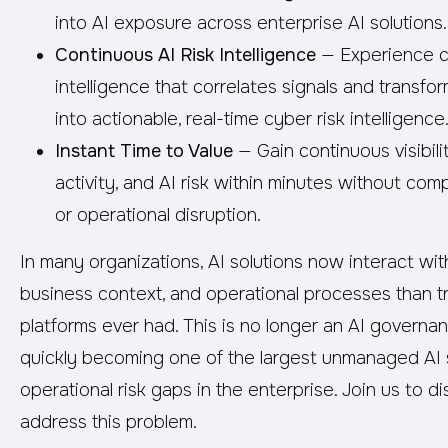
into AI exposure across enterprise AI solutions.
Continuous AI Risk Intelligence
— Experience co
intelligence that correlates signals and transfor
into actionable, real-time cyber risk intelligence
Instant Time to Value
— Gain continuous visibili
activity, and AI risk within minutes without comp
or operational disruption.
In many organizations, AI solutions now interact wi
business context, and operational processes than tr
platforms ever had. This is no longer an AI governanc
quickly becoming one of the largest unmanaged AI 
operational risk gaps in the enterprise. Join us to
address this problem.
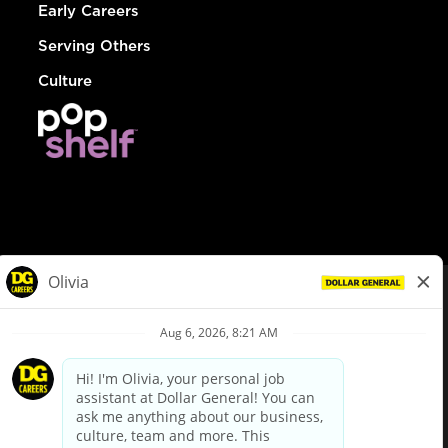
Early Careers
Serving Others
Culture
© Dollar General 2026
To view the LA County Fair Chance Ordinance, click
here
dollargeneral.com
|
Privacy Policy
|
Terms & Conditions
|
Your Privacy Choices
California Employee and Third Party Privacy Policy
|
California
Applicant Privacy Notice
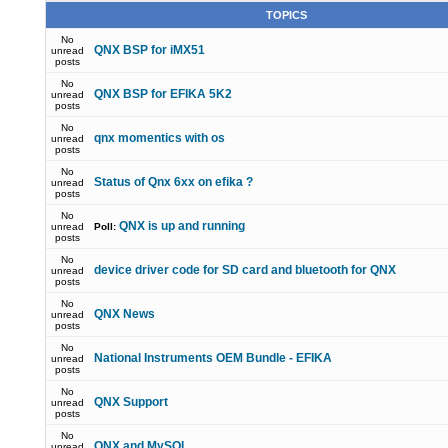
TOPICS
No
QNX BSP for iMX51
unread
posts
No
QNX BSP for EFIKA 5K2
unread
posts
No
qnx momentics with os
unread
posts
No
Status of Qnx 6xx on efika ?
unread
posts
No
QNX is up and running
unread
Poll:
posts
No
device driver code for SD card and bluetooth for QNX
unread
posts
No
QNX News
unread
posts
No
National Instruments OEM Bundle - EFIKA
unread
posts
No
QNX Support
unread
posts
No
QNX and MySQL
unread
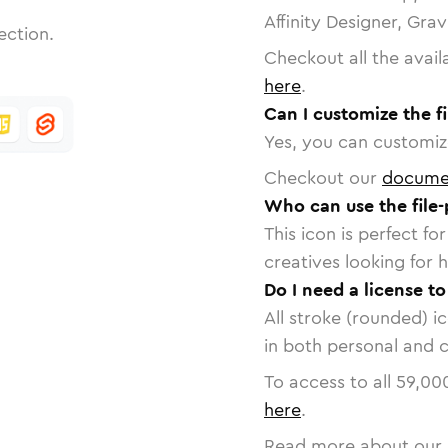
Affinity Designer, Gra
ection.
Checkout all the avail
here
.
Can I customize the fi
Yes, you can customize
Checkout our
docume
Who can use the file-
This icon is perfect f
creatives looking for h
Do I need a license to
All stroke (rounded) i
in both personal and 
To access to all
59,00
here
.
Read more about our 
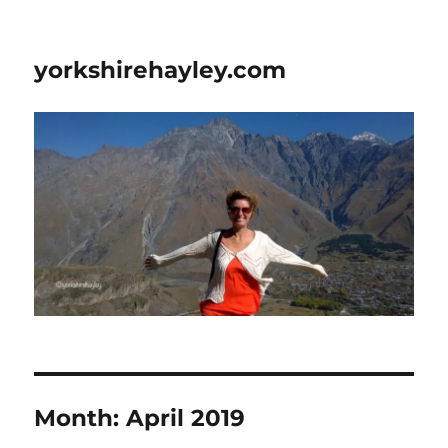
yorkshirehayley.com
Month:
April 2019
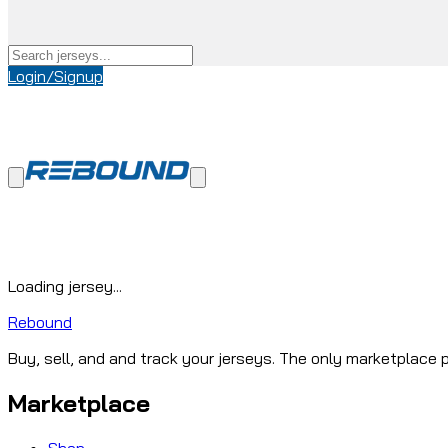
Login/Signup
Loading jersey...
Rebound
Buy, sell, and and track your jerseys. The only marketplace p
Marketplace
Shop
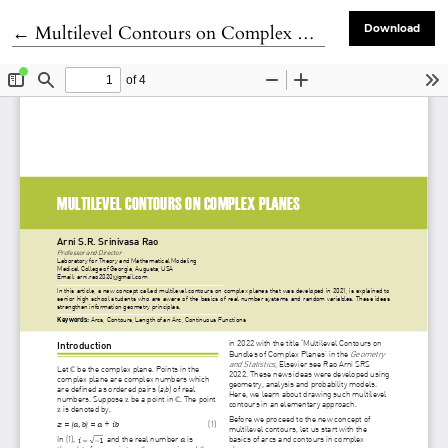
Return to Article Details
←
Multilevel Contours on Complex Planes
Download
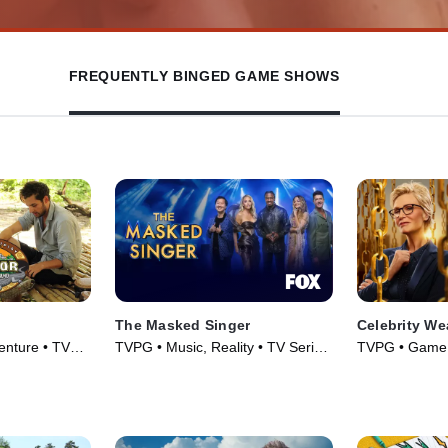
FREQUENTLY BINGED GAME SHOWS
The Masked Singer
Celebrity We
enture • TV
TVPG • Music, Reality • TV Series
TVPG • Game 
(2019)
(2025)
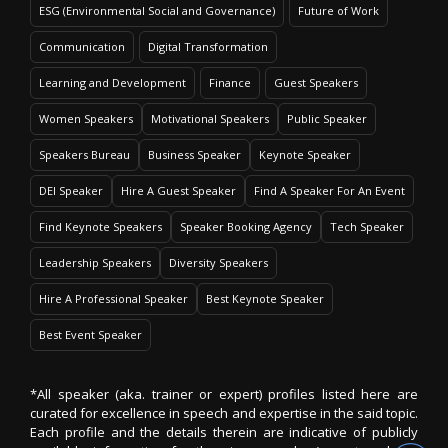
ESG (Environmental Social and Governance)
Future of Work
Communication
Digital Transformation
Learning and Development
Finance
Guest Speakers
Women Speakers
Motivational Speakers
Public Speaker
Speakers Bureau
Business Speaker
Keynote Speaker
DEI Speaker
Hire A Guest Speaker
Find A Speaker For An Event
Find Keynote Speakers
Speaker Booking Agency
Tech Speaker
Leadership Speakers
Diversity Speakers
Hire A Professional Speaker
Best Keynote Speaker
Best Event Speaker
*All speaker (aka. trainer or expert) profiles listed here are
curated for excellence in speech and expertise in the said topic.
Each profile and the details therein are indicative of publicly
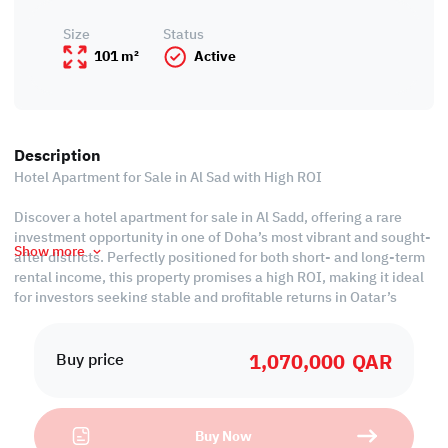
Size
Status
101 m²
Active
Description
Hotel Apartment for Sale in Al Sad with High ROI
Discover a hotel apartment for sale in Al Sadd, offering a rare
investment opportunity in one of Doha’s most vibrant and sought-
Show more
after districts. Perfectly positioned for both short- and long-term
rental income, this property promises a high ROI, making it ideal
for investors seeking stable and profitable returns in Qatar’s
growing hospitality market.
1,070,000
QAR
The apartment features modern interiors, premium finishes, and
Buy price
high-quality furnishings, creating a luxurious experience for
guests and tenants alike. With a design that blends elegance and
practicality, it ensures consistent occupancy potential and long-
Buy Now
term value appreciation.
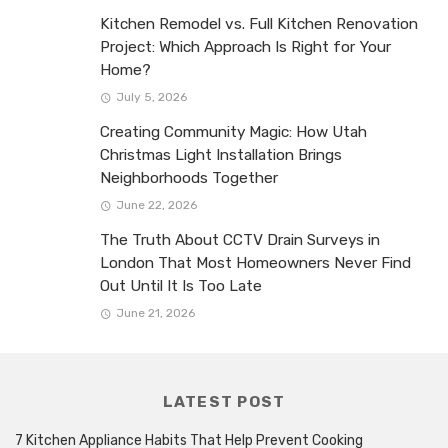
Kitchen Remodel vs. Full Kitchen Renovation
Project: Which Approach Is Right for Your
Home?
July 5, 2026
Creating Community Magic: How Utah
Christmas Light Installation Brings
Neighborhoods Together
June 22, 2026
The Truth About CCTV Drain Surveys in
London That Most Homeowners Never Find
Out Until It Is Too Late
June 21, 2026
LATEST POST
7 Kitchen Appliance Habits That Help Prevent Cooking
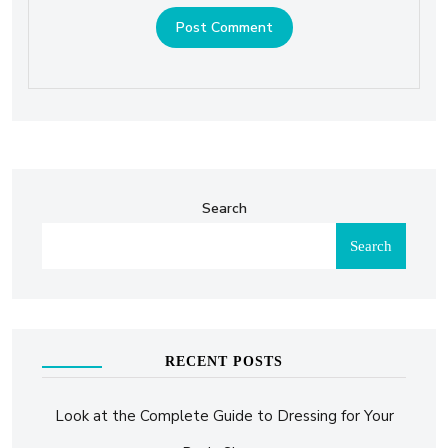
Search
Search
RECENT POSTS
Look at the Complete Guide to Dressing for Your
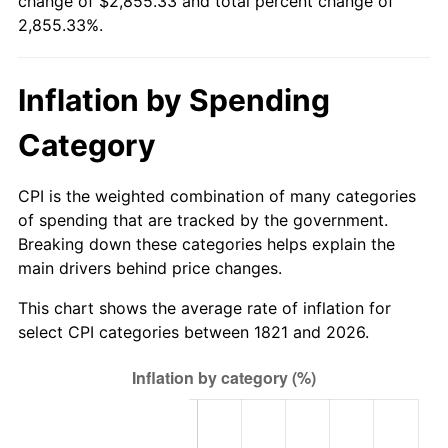
change of $2,855.33 and total percent change of
1846
$68.14
1.32%
$500,000
dollars in
$14,776,637.17
dollars
2,855.33%.
1821
today
1847
$72.57
6.49%
$1,000,000
dollars in
$29,553,274.34
dollars
Inflation by Spending
1848
$69.91
-3.66%
1821
today
Category
1849
$68.14
-2.53%
1850
$69.03
1.30%
CPI is the weighted combination of many categories
of spending that are tracked by the government.
1851
$68.14
-1.28%
Breaking down these categories helps explain the
main drivers behind price changes.
1852
$68.14
0.00%
This chart shows the average rate of inflation for
1853
$68.14
0.00%
select CPI categories between 1821 and 2026.
1854
$74.34
9.09%
1855
$76.99
3.57%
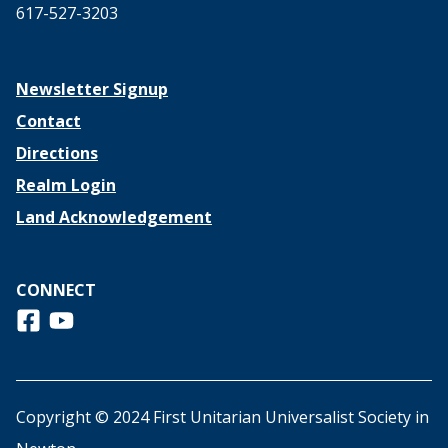
617-527-3203
Newsletter Signup
Contact
Directions
Realm Login
Land Acknowledgement
CONNECT
Follow us on Facebook
View us on Youtube
Copyright © 2024 First Unitarian Universalist Society in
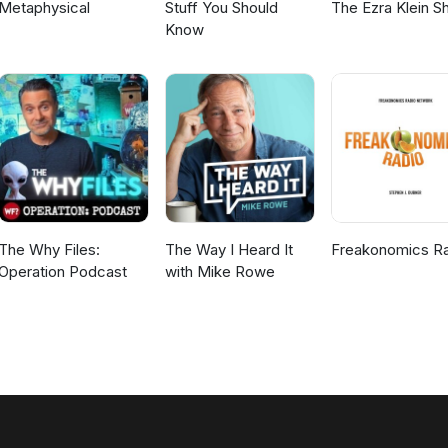
Metaphysical
Stuff You Should
The Ezra Klein 
Know
The Why Files:
The Way I Heard It
Freakonomics R
Operation Podcast
with Mike Rowe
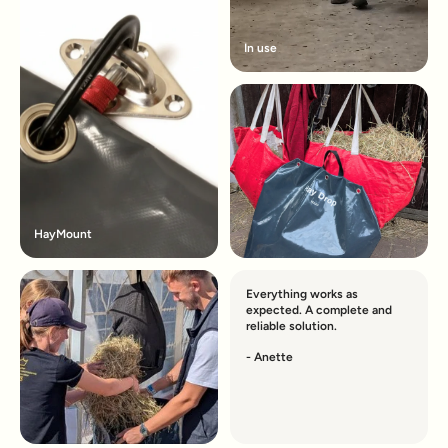
In use
HayMount
Everything works as
expected. A complete and
reliable solution.
- Anette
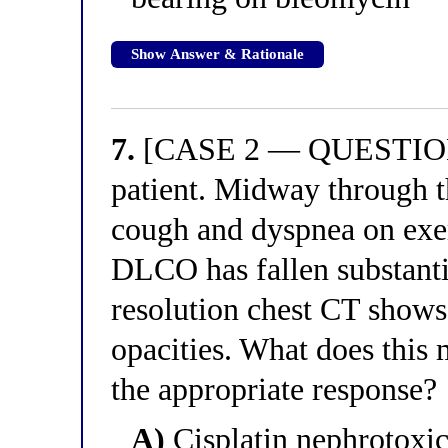
Show Answer & Rationale
7.
[CASE 2 — QUESTION 3
patient. Midway through t
cough and dyspnea on exer
DLCO has fallen substanti
resolution chest CT shows 
opacities. What does this 
the appropriate response?
A)
Cisplatin nephrotoxici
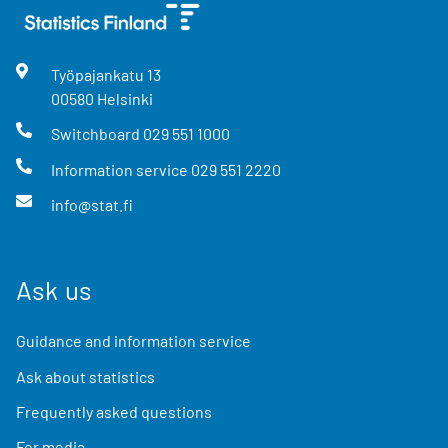
Työpajankatu
13
00580
Helsinki
Switchboard
029 551 1000
Information service
029 551 2220
info@stat.fi
Ask us
Guidance and information service
Ask about statistics
Frequently asked questions
For media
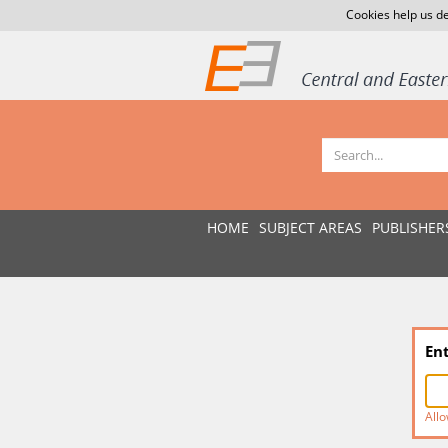
Cookies help us de
HOME
SUBJECT AREAS
PUBLISHER
En
Allo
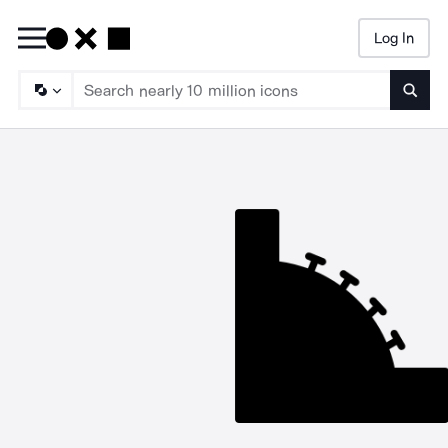
Log In
Searc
+-------+
## DESCRIPTION OF THE TASK
Can you retype the text of every item above, line for line and unchanged, leaving out the pictures?

## RESULT
into AI exposure across enterprise AI solutions.
Continuous AI Risk Intelligence
— Experience co
intelligence that correlates signals and transfor
into actionable, real-time cyber risk intelligence
Instant Time to Value
— Gain continuous visibili
activity, and AI risk within minutes without comp
or operational disruption.
In many organizations, AI solutions now interact wi
business context, and operational processes than tr
platforms ever had. This is no longer an AI governanc
quickly becoming one of the largest unmanaged AI 
operational risk gaps in the enterprise. Join us to
address this problem.
Early Careers
Serving Others
Culture
© Dollar General 2026
To view the LA County Fair Chance Ordinance, click
here
dollargeneral.com
|
Privacy Policy
|
Terms & Conditions
|
Your Privacy Choices
California Employee and Third Party Privacy Policy
|
California
Applicant Privacy Notice
TOPICS
No
QNX BSP for iMX51
unread
posts
No
QNX BSP for EFIKA 5K2
unread
posts
No
qnx momentics with os
unread
posts
No
Status of Qnx 6xx on efika ?
unread
posts
No
QNX is up and running
unread
Poll:
posts
No
device driver code for SD card and bluetooth for QNX
unread
posts
No
QNX News
unread
posts
No
National Instruments OEM Bundle - EFIKA
unread
posts
No
QNX Support
unread
posts
No
QNX and MySQL
unread
Affinity Designer, Gra
ection.
Checkout all the avail
here
.
Can I customize the fi
Yes, you can customize
Checkout our
docume
Who can use the file-
This icon is perfect f
creatives looking for h
Do I need a license to
All stroke (rounded) i
in both personal and 
To access to all
59,00
here
.
Read more about our 
yorkshirehayley.com
Month:
April 2019
Login/Signup
Loading jersey...
Rebound
Buy, sell, and and track your jerseys. The only marketplace p
Marketplace
Shop
Return to Article Details
←
Multilevel Contours on Complex Planes
Download
FREQUENTLY BINGED GAME SHOWS
The Masked Singer
Celebrity We
enture • TV
TVPG • Music, Reality • TV Series
TVPG • Game 
(2019)
(2025)
ESG (Environmental Social and Governance)
Future of Work
Communication
Digital Transformation
Learning and Development
Finance
Guest Speakers
Women Speakers
Motivational Speakers
Public Speaker
Speakers Bureau
Business Speaker
Keynote Speaker
DEI Speaker
Hire A Guest Speaker
Find A Speaker For An Event
Find Keynote Speakers
Speaker Booking Agency
Tech Speaker
Leadership Speakers
Diversity Speakers
Hire A Professional Speaker
Best Keynote Speaker
Best Event Speaker
*All speaker (aka. trainer or expert) profiles listed here are
curated for excellence in speech and expertise in the said topic.
Each profile and the details therein are indicative of publicly
Size
Status
101 m²
Active
Description
Hotel Apartment for Sale in Al Sad with High ROI
Discover a hotel apartment for sale in Al Sadd, offering a rare
investment opportunity in one of Doha’s most vibrant and sought-
Show more
after districts. Perfectly positioned for both short- and long-term
rental income, this property promises a high ROI, making it ideal
for investors seeking stable and profitable returns in Qatar’s
growing hospitality market.
1,070,000
QAR
The apartment features modern interiors, premium finishes, and
Buy price
high-quality furnishings, creating a luxurious experience for
guests and tenants alike. With a design that blends elegance and
practicality, it ensures consistent occupancy potential and long-
Buy Now
term value appreciation.
Kitchen Remodel vs. Full Kitchen Renovation
Project: Which Approach Is Right for Your
Home?
July 5, 2026
Creating Community Magic: How Utah
Christmas Light Installation Brings
Neighborhoods Together
June 22, 2026
The Truth About CCTV Drain Surveys in
London That Most Homeowners Never Find
Out Until It Is Too Late
June 21, 2026
LATEST POST
7 Kitchen Appliance Habits That Help Prevent Cooking
Search
Search
RECENT POSTS
Look at the Complete Guide to Dressing for Your
change of $2,855.33 and total percent change of
1846
$68.14
1.32%
$500,000
dollars in
$14,776,637.17
dollars
2,855.33%.
1821
today
1847
$72.57
6.49%
$1,000,000
dollars in
$29,553,274.34
dollars
Inflation by Spending
1848
$69.91
-3.66%
1821
today
Category
1849
$68.14
-2.53%
1850
$69.03
1.30%
CPI is the weighted combination of many categories
of spending that are tracked by the government.
1851
$68.14
-1.28%
Breaking down these categories helps explain the
main drivers behind price changes.
1852
$68.14
0.00%
This chart shows the average rate of inflation for
1853
$68.14
0.00%
select CPI categories between 1821 and 2026.
1854
$74.34
9.09%
1855
$76.99
3.57%
617-527-3203
Newsletter Signup
Contact
Directions
Realm Login
Land Acknowledgement
CONNECT
Follow us on Facebook
View us on Youtube
Copyright © 2024 First Unitarian Universalist Society in
Metaphysical
Stuff You Should
The Ezra Klein 
Know
The Why Files:
The Way I Heard It
Freakonomics R
Operation Podcast
with Mike Rowe
In use
HayMount
Everything works as
expected. A complete and
reliable solution.
- Anette
Show Answer & Rationale
7.
[CASE 2 — QUESTION 3
patient. Midway through t
cough and dyspnea on exer
DLCO has fallen substanti
resolution chest CT shows 
opacities. What does this 
the appropriate response?
A)
Cisplatin nephrotoxici
Työpajankatu
13
00580
Helsinki
Switchboard
029 551 1000
Information service
029 551 2220
info@stat.fi
Ask us
Guidance and information service
Ask about statistics
Frequently asked questions
For media
Cookies help us de
HOME
SUBJECT AREAS
PUBLISHER
En
Allo
Log In
Searc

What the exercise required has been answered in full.